In November of 2007, the dishonest officers’ enterprise expanded.
They brought in Michael Spicer, Linwood Norman, and Officer Perry Betts. Together, the five officers beat a suspect, in his apartment.
While they were trying to extort information from Michael Cascioli, they dangled him over the 19th floor balcony of his penthouse. All of this was done in an effort to get the man’s password for his PalmPilot.
To add insult to injury, the officers ordered a pizza, and then stole items assessed at more than $8,000 from Cascioli, who is one of Philadelphia’s biggest marijuana wholesalers.
As was their pattern, the officers filled out false reports, which failed to report any items confiscated, nor did it mention a physical confrontation with Cascioli.
All throughout 2008, the group of thieves continued to prey upon drug dealers, by raiding their homes, stealing their cash and jewelry.
Like the Cascioli case, in several situations, the cops ordered food and ate while robbing their suspects.
In 2009, the cops chose to start selling drugs they seized from houses and vehicles.
In September of 2009, Officers Norman and Walker robbed an Upper Darby drug trafficker of four kilograms of cocaine. The two men then split the $17,000 they collected from the sale of the cocaine. Later that year, they robbed another marijuana dealer of over $120,000 cash.
In 2010, the cops stormed the apartment of one local dealer. Once inside, they punched him in the mouth, suspended him from a balcony and removed $210,000 in cash. The thievery continued throughout the year.
In 2011, their violence intensified when they beat up the owner of a shop on Sedgwick Street. Liacardello hit the owner in the face and knocked out his teeth. Other officers stood by, and somebody even beat the man in the back of the head with a steel bar.
Then, the cops stole over $41,000 in cash but only listed a little over $6,650, stealing the difference.
Altogether, prosecutors maintain these seven officers took over $500,000 from drug dealers and other criminals, on the streets of Philadelphia. Defense attorneys have rejected the allegations against the officers.

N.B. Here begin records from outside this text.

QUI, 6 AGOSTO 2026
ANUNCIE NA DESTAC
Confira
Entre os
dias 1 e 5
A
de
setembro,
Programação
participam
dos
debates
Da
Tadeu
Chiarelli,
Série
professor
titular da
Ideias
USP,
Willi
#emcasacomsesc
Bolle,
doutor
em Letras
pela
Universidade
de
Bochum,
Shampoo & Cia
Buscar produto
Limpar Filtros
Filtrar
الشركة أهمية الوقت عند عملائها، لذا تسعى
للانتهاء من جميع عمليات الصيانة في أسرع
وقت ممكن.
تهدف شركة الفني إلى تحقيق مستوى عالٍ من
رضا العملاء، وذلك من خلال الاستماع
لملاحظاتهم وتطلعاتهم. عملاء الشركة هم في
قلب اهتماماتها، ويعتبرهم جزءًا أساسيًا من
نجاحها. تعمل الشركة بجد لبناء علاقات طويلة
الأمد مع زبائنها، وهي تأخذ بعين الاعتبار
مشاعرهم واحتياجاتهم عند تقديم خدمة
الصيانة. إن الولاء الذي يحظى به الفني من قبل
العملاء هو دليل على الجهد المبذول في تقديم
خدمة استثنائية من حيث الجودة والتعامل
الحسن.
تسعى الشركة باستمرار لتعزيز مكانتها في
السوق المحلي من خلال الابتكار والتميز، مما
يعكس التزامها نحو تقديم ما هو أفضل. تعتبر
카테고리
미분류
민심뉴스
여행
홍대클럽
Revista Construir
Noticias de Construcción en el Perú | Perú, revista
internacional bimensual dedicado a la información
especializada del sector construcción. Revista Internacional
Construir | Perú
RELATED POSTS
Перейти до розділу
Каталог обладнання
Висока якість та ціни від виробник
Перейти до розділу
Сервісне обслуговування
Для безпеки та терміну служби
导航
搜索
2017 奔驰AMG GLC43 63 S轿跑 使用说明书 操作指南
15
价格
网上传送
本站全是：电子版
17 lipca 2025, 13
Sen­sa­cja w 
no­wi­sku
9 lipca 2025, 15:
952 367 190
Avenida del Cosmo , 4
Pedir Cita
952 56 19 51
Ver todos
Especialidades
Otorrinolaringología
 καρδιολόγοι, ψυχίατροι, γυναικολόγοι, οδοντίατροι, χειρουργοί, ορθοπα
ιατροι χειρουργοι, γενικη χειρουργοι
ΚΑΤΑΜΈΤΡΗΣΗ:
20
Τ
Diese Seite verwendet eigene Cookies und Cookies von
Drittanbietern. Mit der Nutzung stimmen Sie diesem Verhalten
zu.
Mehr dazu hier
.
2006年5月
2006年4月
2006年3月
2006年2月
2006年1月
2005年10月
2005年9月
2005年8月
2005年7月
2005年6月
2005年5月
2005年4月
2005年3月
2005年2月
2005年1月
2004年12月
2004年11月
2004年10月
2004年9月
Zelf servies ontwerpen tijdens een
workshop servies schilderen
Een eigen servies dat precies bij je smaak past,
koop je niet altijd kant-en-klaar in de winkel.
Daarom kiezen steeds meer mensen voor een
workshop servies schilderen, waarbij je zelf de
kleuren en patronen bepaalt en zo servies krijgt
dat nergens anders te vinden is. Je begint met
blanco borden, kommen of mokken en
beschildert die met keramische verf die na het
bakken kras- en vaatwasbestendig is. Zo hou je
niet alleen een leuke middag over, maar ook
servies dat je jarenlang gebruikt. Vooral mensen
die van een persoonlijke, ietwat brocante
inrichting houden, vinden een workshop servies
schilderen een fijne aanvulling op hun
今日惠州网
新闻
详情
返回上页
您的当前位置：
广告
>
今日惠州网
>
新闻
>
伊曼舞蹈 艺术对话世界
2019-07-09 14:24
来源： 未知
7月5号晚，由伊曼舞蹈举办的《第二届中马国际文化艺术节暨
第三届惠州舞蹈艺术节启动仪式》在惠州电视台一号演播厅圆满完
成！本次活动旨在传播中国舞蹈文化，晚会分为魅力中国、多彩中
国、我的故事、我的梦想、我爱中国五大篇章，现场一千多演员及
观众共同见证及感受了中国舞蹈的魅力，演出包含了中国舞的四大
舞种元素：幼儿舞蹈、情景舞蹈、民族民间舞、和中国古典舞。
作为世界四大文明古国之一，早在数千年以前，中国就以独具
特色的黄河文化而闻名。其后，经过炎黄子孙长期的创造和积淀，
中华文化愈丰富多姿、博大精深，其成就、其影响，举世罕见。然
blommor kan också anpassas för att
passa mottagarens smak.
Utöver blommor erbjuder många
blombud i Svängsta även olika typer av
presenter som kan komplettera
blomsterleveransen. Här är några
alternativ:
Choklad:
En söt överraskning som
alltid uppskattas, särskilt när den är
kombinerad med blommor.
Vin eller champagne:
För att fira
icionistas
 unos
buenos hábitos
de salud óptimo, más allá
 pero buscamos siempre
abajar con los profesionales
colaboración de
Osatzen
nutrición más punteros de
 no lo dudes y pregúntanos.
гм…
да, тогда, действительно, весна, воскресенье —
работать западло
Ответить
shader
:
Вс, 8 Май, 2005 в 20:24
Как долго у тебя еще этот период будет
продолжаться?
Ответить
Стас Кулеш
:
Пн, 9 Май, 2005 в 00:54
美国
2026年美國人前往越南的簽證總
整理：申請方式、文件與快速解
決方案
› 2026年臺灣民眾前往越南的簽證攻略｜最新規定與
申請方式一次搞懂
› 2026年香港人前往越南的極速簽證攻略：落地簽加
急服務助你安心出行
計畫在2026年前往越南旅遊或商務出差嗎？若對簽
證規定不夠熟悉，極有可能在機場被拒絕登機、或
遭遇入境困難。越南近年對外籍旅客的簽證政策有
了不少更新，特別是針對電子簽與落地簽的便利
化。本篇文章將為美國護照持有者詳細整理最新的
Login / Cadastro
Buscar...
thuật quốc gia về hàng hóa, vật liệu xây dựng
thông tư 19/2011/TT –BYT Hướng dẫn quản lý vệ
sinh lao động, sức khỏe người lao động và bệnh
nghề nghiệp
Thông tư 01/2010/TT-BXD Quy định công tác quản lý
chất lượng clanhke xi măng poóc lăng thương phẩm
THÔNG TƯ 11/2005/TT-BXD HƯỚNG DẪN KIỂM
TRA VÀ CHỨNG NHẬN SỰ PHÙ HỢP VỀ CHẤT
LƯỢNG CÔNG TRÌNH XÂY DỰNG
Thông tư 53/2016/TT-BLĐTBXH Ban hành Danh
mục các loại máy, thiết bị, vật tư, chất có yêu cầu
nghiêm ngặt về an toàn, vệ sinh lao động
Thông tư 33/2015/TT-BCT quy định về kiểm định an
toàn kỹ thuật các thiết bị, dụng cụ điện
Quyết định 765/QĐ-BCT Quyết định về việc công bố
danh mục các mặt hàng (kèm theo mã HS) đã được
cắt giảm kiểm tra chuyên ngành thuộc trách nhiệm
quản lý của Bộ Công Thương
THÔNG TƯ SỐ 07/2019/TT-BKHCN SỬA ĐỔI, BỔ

The defense has blasted the credibility of prosecutors’ witnesses, many of whom are former drug dealers with criminal records. However, FBI Special Agent-in-Charge Edward Hanko disagreed with the notion that the witnesses did not have rights, just because of their criminal past.
“The crimes alleged here are indefensible,” said Edward Hanko. “That many of the victims were drug dealers, not Boy Scouts, is irrelevant. Police officers are sworn to uphold the law – and to do it ‘by the book.’ This corrupt group chose to make their own rules. Now they will have to answer for it.”
Each officer faced a minimum of seven years and all the way up to life in prison for their offenses, but they were eventually acquitted of all charges.
In July of 2015, the officers were reinstated via arbitration and got their badges back, which is no surprise and in line with the Collaborative Reform Initiative” report’s finding’s about the department’s inability to self-police itself.